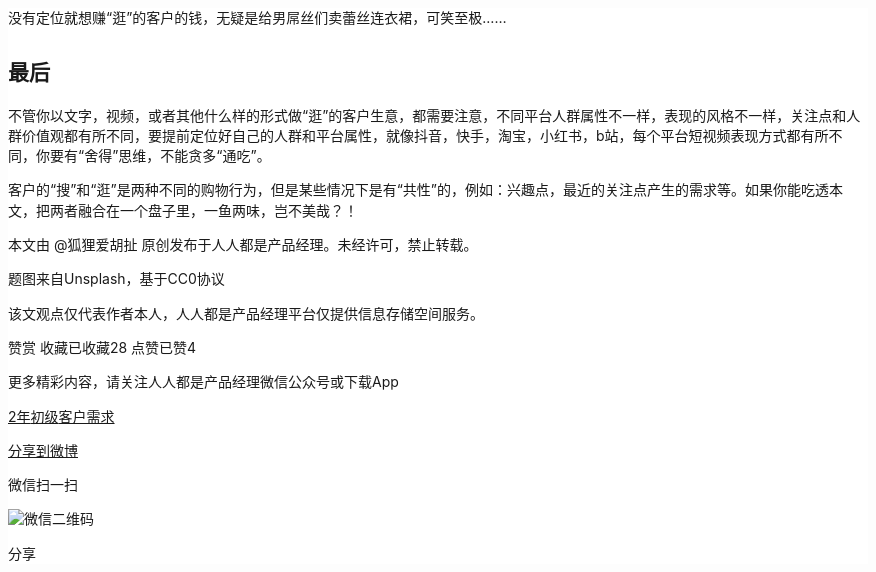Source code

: 没有定位就想赚“逛”的客户的钱，无疑是给男屌丝们卖蕾丝连衣裙，可笑至极……

## 最后

不管你以文字，视频，或者其他什么样的形式做“逛”的客户生意，都需要注意，不同平台人群属性不一样，表现的风格不一样，关注点和人群价值观都有所不同，要提前定位好自己的人群和平台属性，就像抖音，快手，淘宝，小红书，b站，每个平台短视频表现方式都有所不同，你要有“舍得”思维，不能贪多“通吃”。

客户的“搜”和“逛”是两种不同的购物行为，但是某些情况下是有“共性”的，例如：兴趣点，最近的关注点产生的需求等。如果你能吃透本文，把两者融合在一个盘子里，一鱼两味，岂不美哉？！

本文由 @狐狸爱胡扯 原创发布于人人都是产品经理。未经许可，禁止转载。

题图来自Unsplash，基于CC0协议

该文观点仅代表作者本人，人人都是产品经理平台仅提供信息存储空间服务。

赞赏 收藏已收藏28 点赞已赞4

更多精彩内容，请关注人人都是产品经理微信公众号或下载App

[2年](https://www.woshipm.com/tag/2%e5%b9%b4)[初级](https://www.woshipm.com/tag/%e5%88%9d%e7%ba%a7)[客户需求](https://www.woshipm.com/tag/%e5%ae%a2%e6%88%b7%e9%9c%80%e6%b1%82)

[分享到微博](https://service.weibo.com/share/share.php?appkey=2775287854&title=一文告诉你，“客户需求”背后到底隐藏着什么？&url=https://www.woshipm.com/user-research/5766842.html&pic=https://image.woshipm.com/wp-files/2023/02/JNlqwP2WByu9mJ3qER0A.jpg)

微信扫一扫

![微信二维码](https://api.pwmqr.com/qrcode/create/?url=https://www.woshipm.com/user-research/5766842.html)

分享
==================================================
■ WHAT YOU SHOULD DO:
If a line contains the word "html", it counts; please state how many such lines the records above have, and nothing more.

■ ANSWER:
2